So about that ‘sexual revolution in the Republican Party’. . .

Hefner, who validated the objectification of women by embedding their sexualized bodies between the more-respectable pages of first-rate writing, embraced and championed libertinism and materialism. “Bad boy” behavior — philandering, licentiousness and exploitation — was re-imagined and sold as “freedom,”

.. Perpetually stalled in adolescence, he was an early advocate of the socially debased trends Moore saw as having led to the unraveling of the American family.

.. the current president of the United States may be Hefner’s most sterling achievement. Donald Trump, who has surrounded himself with material excess and women worthy of male admiration, is both protege and prototype, the essential playboy who has acquired wealth and glamour — and boasts that he can do whatever he wants to women.

.. For the president, religion is a convenience — until it’s not.
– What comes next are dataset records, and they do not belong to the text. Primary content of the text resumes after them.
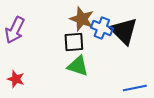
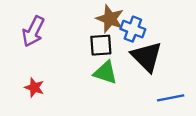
black triangle: (124, 31) -> (147, 57), moved

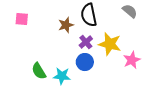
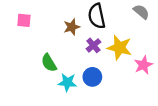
blue circle: (85, 62) -> (92, 77), moved
green semicircle: (39, 71) -> (49, 63), moved

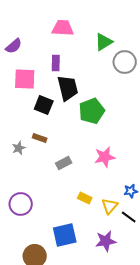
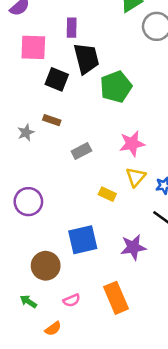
yellow triangle: (110, 206) -> (136, 177), moved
Bannon, though no saint, is a Catholic who respects church doctrine, by his own admission, and is a street fighter for the hard-right.

 In Alabama, he, too, defeated Trump.
..  But the standoff between Bannon and Trump via Moore and Strange may foretell the future of the GOP, which can’t survive without its Southern Christian base. Ironically, Hefner, who put Trump on his magazine’s cover in 1990, penned an essay when the thrice-married reality TV star secured the GOP presidential nomination, defeating Ted Cruz, a pastor’s son. To Hefner, this victory signified “massive changes in the ‘family values party’ ” and was “proof of . . . a sexual revolution in the Republican Party.”